Il terremoto non si è fermato a Durazzo: gli aiuti convergono, com'è ovvio, nel capoluogo del cratere sismico, ma gli angeli della polvere albanesi stanno raggiungendo in queste ore anche villaggi come Sukth. «In aperta campagna, molti anziani e malati non hanno più un tetto e hanno bisogno di cibo e medicine» ci racconta il giovane Arkid Avdullaj. Lui viene da Durazzo. Anche la sua casa è lesionata.
Oggi ha portato quel che c'era a Sukth, che si trova nell'interno. E' uno degli universitari mobilitati dall'Università di Stato. Un esercito pacifico di ventimila ragazzi che hanno immediatamente vestito la pettorina rossa. Il rettore, Kseanela Sotirofski, li ha distributi tra il punto di raccolta di Currila, nel centro della città, e quello di Spitalle, in periferia. Da lì, come dallo stadio e dagli altri centri di soccorso, gli universitari organizzati ormai in un autentico corpo di volontari, partono per le aree disastrate.

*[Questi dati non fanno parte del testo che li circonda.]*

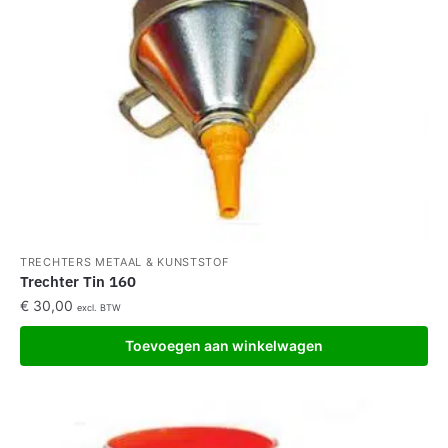
TRECHTERS METAAL & KUNSTSTOF
Trechter Tin 160
€
30,00
excl. BTW
Toevoegen aan winkelwagen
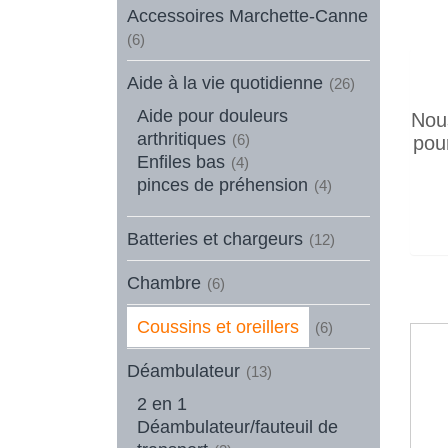
Accessoires Marchette-Canne
(6)
Aide à la vie quotidienne
(26)
Aide pour douleurs
Nous
arthritiques
(6)
pou
Enfiles bas
(4)
pinces de préhension
(4)
Batteries et chargeurs
(12)
Chambre
(6)
Coussins et oreillers
(6)
Déambulateur
(13)
2 en 1
Déambulateur/fauteuil de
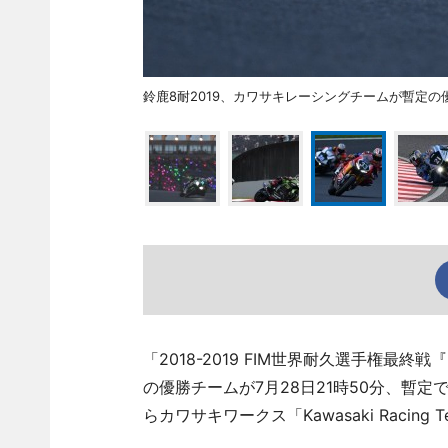
鈴鹿8耐2019、カワサキレーシングチームが暫定
「2018-2019 FIM世界耐久選手権最
の優勝チームが7月28日21時50分、暫定でヤマ
らカワサキワークス「Kawasaki Racin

Non solo a Durazzo, appunto. Lavorano anche tra le macerie di Shijak, che si trova a dieci chilometri dalla città, e dei villaggi come Sukth. «Sono due giorni che non dormiamo e c’è davvero tanto da fare» ci racconta Xhafer Rakipllari, docente di politiche pubbliche e direttore dei servizi accademici, delegato del rettore a organizzare gli aiuti.